When going on a Tangalooma Island Resort vacation, you can expect to be attended to by friendly and helpful staff whilst at the same time being taken back by the fabulous white sand beaches. You might also take on a wide range of activities from wreck diving to feeding and playing with the dolphins. You are guaranteed to definitely enjoy every minute of your time away.

Tangalooma has a very small population of 300, but its tourism has helped this small township to grow and ensure the visual and majestic glory of the island. At least 3500 travelers stay at the resort every week, and even more during peak seasons. The local government has also developed a Centre for Marine Education and Conservation, to tell and train the local population along with travelers about the importance of upkeeping the marine life in the area. The centre has employed marine biologists to offer information awareness drives and programs, which is included in the nature tour package for holidaymakers.

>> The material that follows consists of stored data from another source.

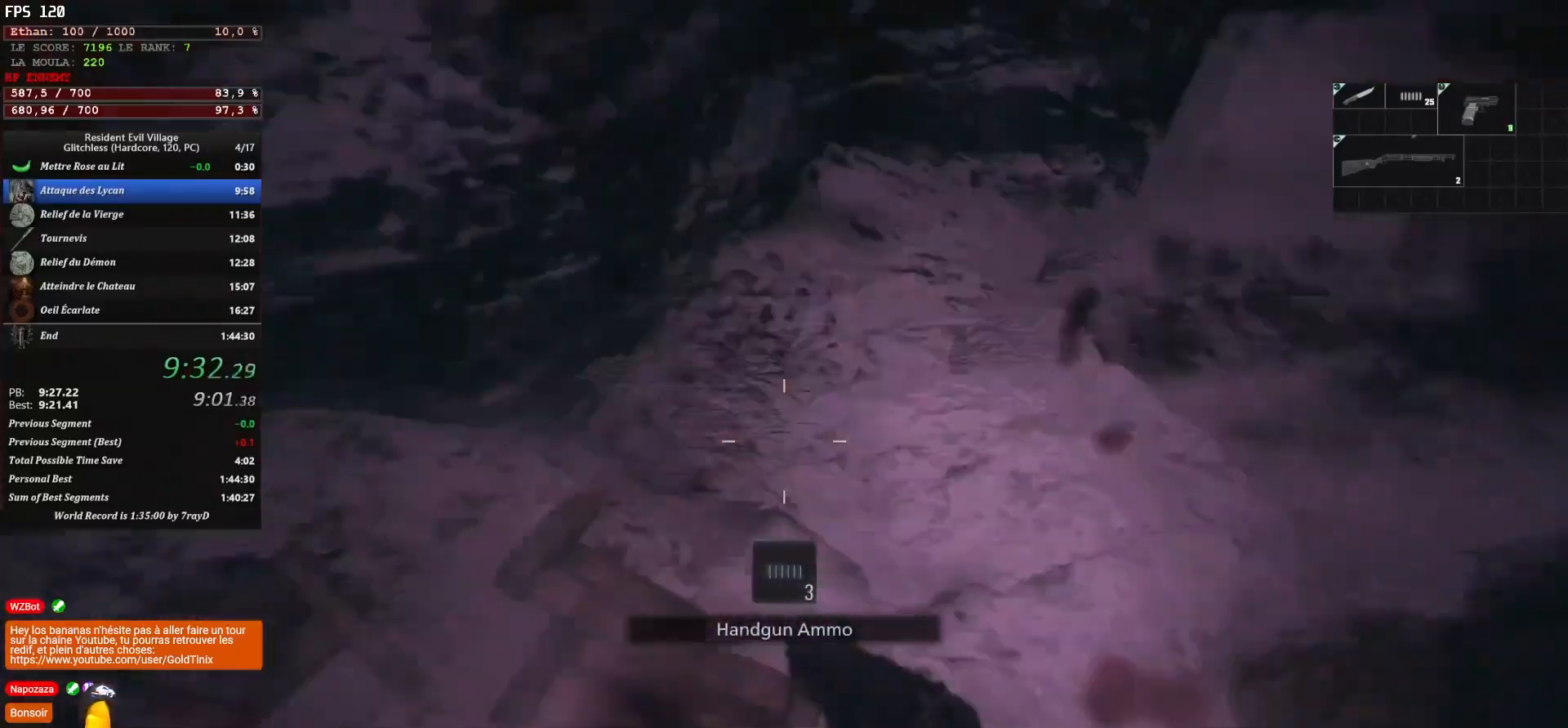
{"keys": ["shift", "z"], "mouse": [], "events": []}
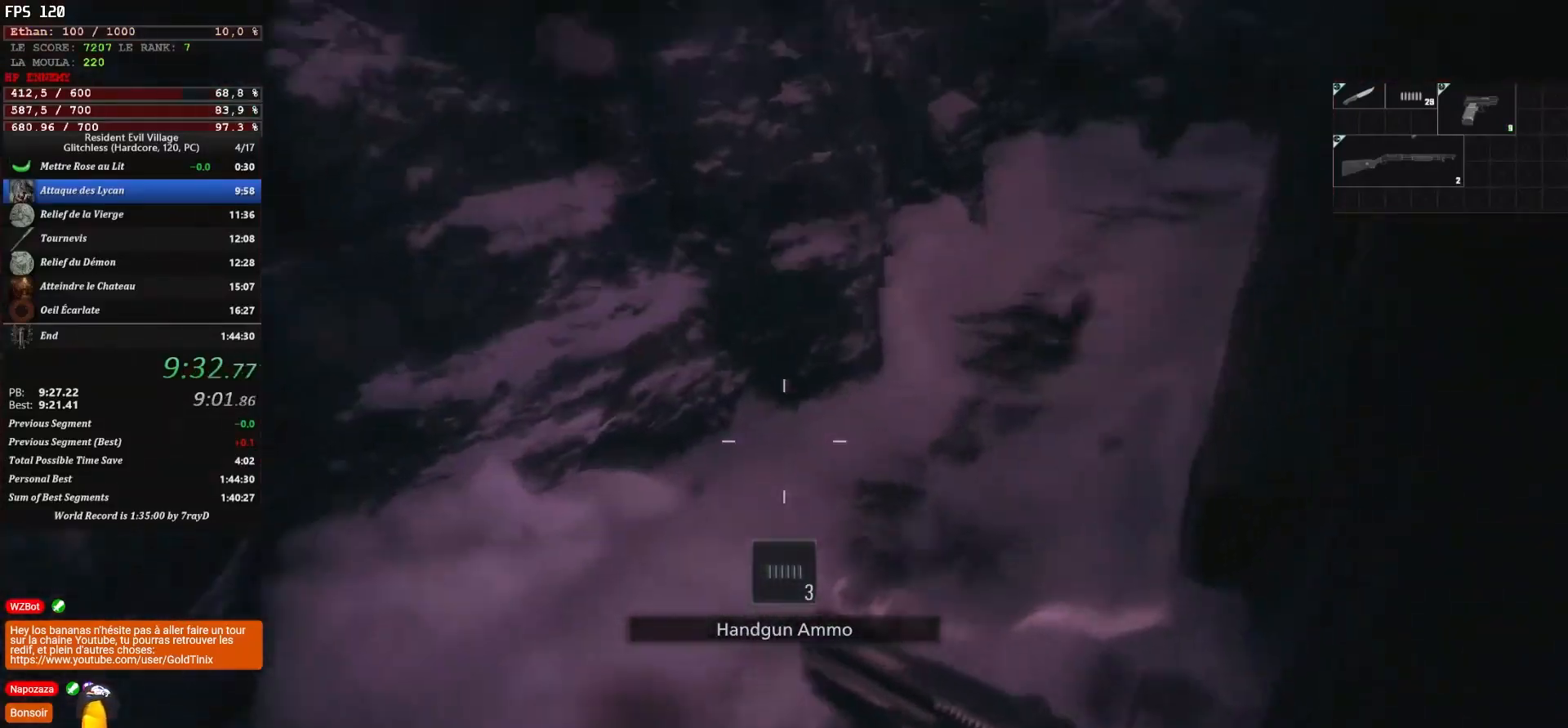
{"keys": ["shift", "z"], "mouse": [], "events": []}
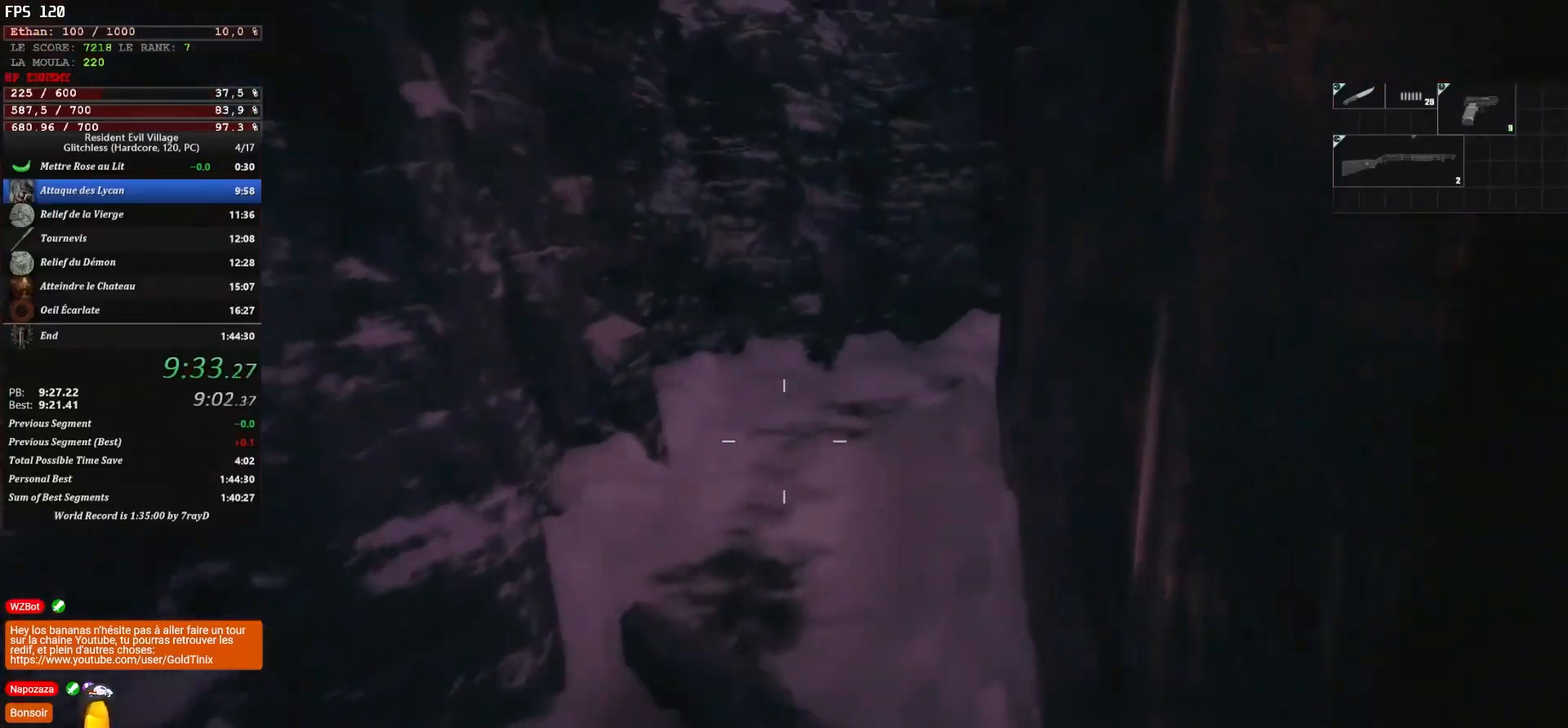
{"keys": ["shift", "z"], "mouse": [], "events": [[117, "r", "down"], [250, "r", "up"], [283, "r", "down"], [450, "r", "up"]]}
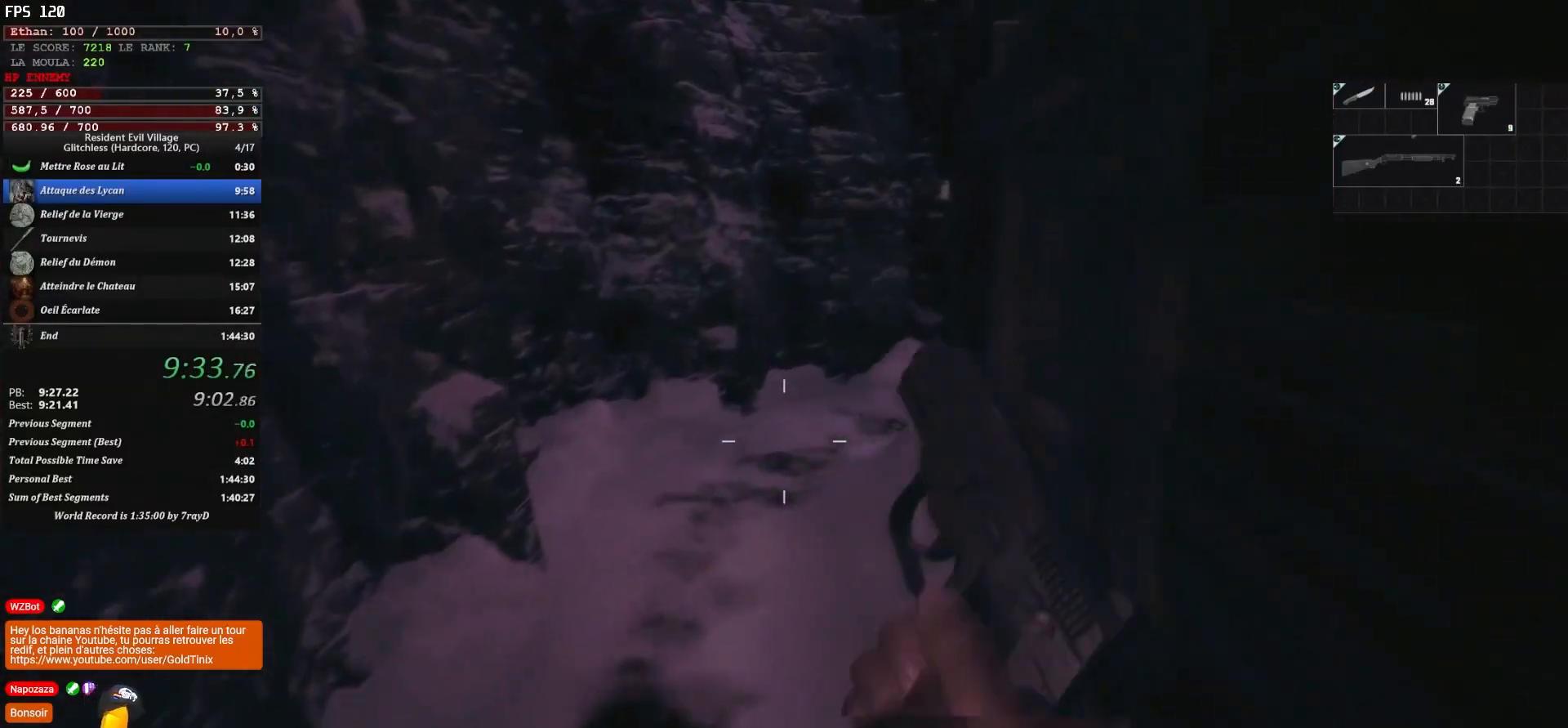
{"keys": ["shift", "z"], "mouse": [], "events": []}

On a Tangalooma Island Resort vacation, everyone is sure to treasure their vacation when they have about eighty activities to pick from - but maybe the best moment of your holiday might be the opportunity to enjoy the beauty of nature. Tourists can go sight-seeing and enjoy the stunning sunrise and sunset by the beach, or play with the dolphins that frequent the resort.

Want to visit Tangalooma Island? For Tangalooma Island accommodation or Moreton Island accommodation, check out Moreton View.